Question
Given a sorted integer array without duplicates, return the summary of its ranges.
Example 1:
Input: [0,1,2,4,5,7]
Output: ["0->2","4->5","7"]
Example 2:
Input: [0,2,3,4,6,8,9]
Output: ["0","2->4","6","8->9"]
Solution
This problem has two subproblems.
- We need to list all the ranges from the array.
- For each range, we need to find its start element and its end element.
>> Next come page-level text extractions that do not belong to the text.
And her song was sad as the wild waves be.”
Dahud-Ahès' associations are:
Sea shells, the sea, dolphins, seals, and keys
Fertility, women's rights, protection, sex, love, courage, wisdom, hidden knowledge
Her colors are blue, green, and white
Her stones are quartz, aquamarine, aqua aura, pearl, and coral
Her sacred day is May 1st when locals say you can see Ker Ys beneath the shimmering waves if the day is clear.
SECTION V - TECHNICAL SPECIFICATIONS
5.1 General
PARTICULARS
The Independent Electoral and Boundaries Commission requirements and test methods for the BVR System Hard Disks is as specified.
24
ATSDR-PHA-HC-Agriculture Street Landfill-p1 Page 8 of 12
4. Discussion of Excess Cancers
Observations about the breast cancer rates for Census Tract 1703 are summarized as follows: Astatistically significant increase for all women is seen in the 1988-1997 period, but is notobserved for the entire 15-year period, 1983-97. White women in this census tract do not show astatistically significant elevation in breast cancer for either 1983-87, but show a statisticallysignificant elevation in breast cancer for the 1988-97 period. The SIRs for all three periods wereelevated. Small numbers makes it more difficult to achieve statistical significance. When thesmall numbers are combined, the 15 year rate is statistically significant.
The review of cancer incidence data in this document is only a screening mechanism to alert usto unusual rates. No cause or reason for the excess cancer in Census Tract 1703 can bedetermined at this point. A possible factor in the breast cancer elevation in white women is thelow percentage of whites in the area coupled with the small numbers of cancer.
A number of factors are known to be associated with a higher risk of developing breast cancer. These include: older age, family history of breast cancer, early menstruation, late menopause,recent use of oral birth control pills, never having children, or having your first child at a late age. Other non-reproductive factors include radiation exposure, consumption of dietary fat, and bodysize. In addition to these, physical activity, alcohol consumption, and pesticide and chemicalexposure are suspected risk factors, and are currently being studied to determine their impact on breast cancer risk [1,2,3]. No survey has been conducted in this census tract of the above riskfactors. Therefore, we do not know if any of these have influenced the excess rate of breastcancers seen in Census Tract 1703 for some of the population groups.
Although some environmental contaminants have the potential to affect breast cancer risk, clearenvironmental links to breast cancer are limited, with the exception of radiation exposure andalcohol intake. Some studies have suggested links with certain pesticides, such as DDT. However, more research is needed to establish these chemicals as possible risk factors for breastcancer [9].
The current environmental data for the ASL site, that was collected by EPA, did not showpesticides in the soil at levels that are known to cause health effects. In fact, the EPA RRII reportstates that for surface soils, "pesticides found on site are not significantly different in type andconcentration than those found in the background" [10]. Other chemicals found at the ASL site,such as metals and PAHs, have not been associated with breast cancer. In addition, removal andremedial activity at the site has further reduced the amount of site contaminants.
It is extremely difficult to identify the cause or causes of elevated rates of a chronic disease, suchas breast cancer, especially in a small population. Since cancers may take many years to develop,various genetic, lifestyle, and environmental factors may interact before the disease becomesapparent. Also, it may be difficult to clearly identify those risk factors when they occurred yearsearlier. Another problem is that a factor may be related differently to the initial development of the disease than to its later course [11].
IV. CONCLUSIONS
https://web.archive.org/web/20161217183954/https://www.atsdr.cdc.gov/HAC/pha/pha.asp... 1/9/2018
This often means two loops can be used to solve the problem. The outer loop is used to traverse the array. At each iteration, an index should be pointed to the start of the current range. The inner loop is used to find the end of the current range. At the end of each iteration, add the current range to the result list.
Code
Here is a sample solution.
class Solution {
public List<String> summaryRanges(int[] nums) {
List<String> res = new ArrayList();
int i=0;
while(i<nums.length) {
// when entering this loop
// i is always at the starting of a range
int s=i;
// find the start of the next range
while(i<nums.length && nums[i]-nums[s] == i-s) i++;
if(s==i-1) res.add(""+nums[s]);
else res.add(nums[s] + "->" + nums[i-1]);
}
return res;
}
}
Performance
The outer loop traverses each range in the array. The inner loop traverses each element in a range. So each element in the array is visited once. Therefore, the overall performance of the solution is O(n). No extra memory space is used in the solution.